先建好目录并更改所有者/组,否则启动的时候会报没有权限
mkdir grafana
mkdir prometheus
mkdir prometheus-conf
sudo chown 472:0 grafana/
sudo chown 65534:65534 prometheus
编辑 docker-compose.yml
services:
prometheus:
image: prom/prometheus
container_name: prometheus
restart: always
volumes:
- ./prometheus:/prometheus
- ./prometheus-conf:/etc/prometheus/conf
command:
- --config.file=/etc/prometheus/conf/prometheus.yml
- --web.console.libraries=/usr/share/prometheus/console_libraries
- --web.console.templates=/usr/share/prometheus/consoles
- --web.listen-address=0.0.0.0:9090
- --storage.tsdb.path=/prometheus
- --storage.tsdb.retention.size=100GB #数据库存储容量限制,超过后会自动删除最老的数据
- --storage.tsdb.wal-compression
grafana:
image: grafana/grafana
container_name: grafana
restart: always
ports:
- 3000:3000
volumes:
- ./grafana:/var/lib/grafana
environment:
- GF_INSTALL_PLUGINS=grafana-clock-panel,grafana-piechart-panel
- GF_SECURITY_ADMIN_PASSWORD=yaoge123 #admin的初始密码
- GF_SERVER_ENABLE_GZIP=true
- GF_SERVER_DOMAIN=192.168.1.10 #如果前面有反代要改
- GF_SERVER_ROOT_URL=http://192.168.1.10 #如果前面有反代要改
- GF_AUTH_ANONYMOUS_ENABLED=true
- GF_AUTH_ANONYMOUS_ORG_NAME=yaoge123
#- GF_SERVER_SERVE_FROM_SUB_PATH=true #反代后有子路径
#- GF_SERVER_ROOT_URL=%(protocol)s://%(domain)s:%(http_port)s/grafana #反代后有子路径
#- GF_SECURITY_COOKIE_SECURE=true #反代上有HTTPS
depends_on:
- prometheus
导入默认配置 prometheus.yml
cd prometheus-conf
wget https://raw.githubusercontent.com/prometheus/prometheus/refs/heads/main/documentation/examples/prometheus.yml
prometheus.yml 中主要编辑的是监控目标
# my global config
global:
scrape_interval: 30s # Set the scrape interval to every 15 seconds. Default is every 1 minute.采样间隔
evaluation_interval: 30s # Evaluate rules every 15 seconds. The default is every 1 minute.

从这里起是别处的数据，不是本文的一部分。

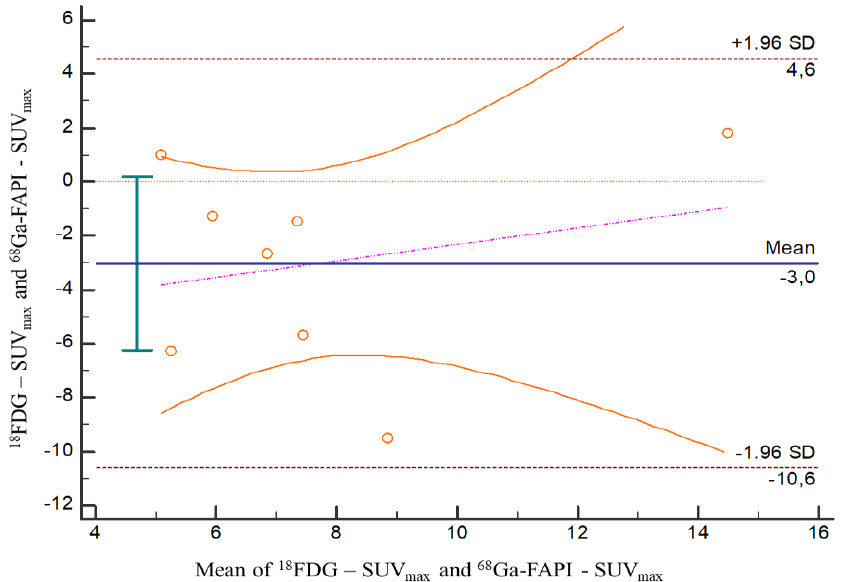
Figure 3. Bland–Altman plot for comparison between SUV max values of bone lesions detected in [18F]FDG PET/CT and [68Ga]FAPI PET/CT. Mean SUV max value was 6.15 ± 3.97 ( n = 8) in [18F]FDG and 9.30 ± 3.22 ( n = 10) in [68Ga]FAPI. There was no statistically significant difference between SUV max values of bone lesions detected in both modalities ( p = 0.081).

scrape_timeout: 30s #采样超时,有一些exporter读取很慢,需要放宽超时。
# scrape_timeout is set to the global default (10s).
# Alertmanager configuration
alerting:
alertmanagers:
- static_configs:
- targets:
# - alertmanager:9093
# Load rules once and periodically evaluate them according to the global 'evaluation_interval'.
rule_files:
# - "first_rules.yml"
# - "second_rules.yml"
# A scrape configuration containing exactly one endpoint to scrape:
# Here it's Prometheus itself.
scrape_configs:
# The job name is added as a label `job=<job_name>` to any timeseries scraped from this config.
- job_name: "prometheus"
# metrics_path defaults to '/metrics'
# scheme defaults to 'http'.
static_configs:
- targets: ["localhost:9090"]
# The label name is added as a label `label_name=<label_value>` to any timeseries scraped from this config.
labels:
app: "prometheus"
- job_name: node_exporter
static_configs:
- targets:
- '192.168.1.101:9100'
- '192.168.1.102:9100'
- job_name: dcgm-exporter
static_configs:
- targets:
- '192.168.1.101:9400'
- '192.168.1.102:9400'
把容器启起来 cd .. && docker compose up -d
下面就是配置 Grafana
- 用 admin 和默认密码(GF_SECURITY_ADMIN_PASSWORD)登录Grafana
- 进入 /connections/datasources/prometheus 添加已有 Prometheus 数据源:Connection: http://prometheus:9090
- 进入 /dashboard/import 导入 Node Exporter Full:Grafana Dashboard ID 1860
- 下载 https://raw.githubusercontent.com/NVIDIA/dcgm-exporter/refs/heads/main/grafana/dcgm-exporter-dashboard.json ,进入 /dashboard/import 导入该json
至此一个简单的监控平台就已经搭建好了,在真实的生产环境中使用 consul 实现被监控对象的管理是必不可少的,Prometheus 最好加上认证,Grafana 前面最好套一个 NGINX 做反代实现 HTTPS。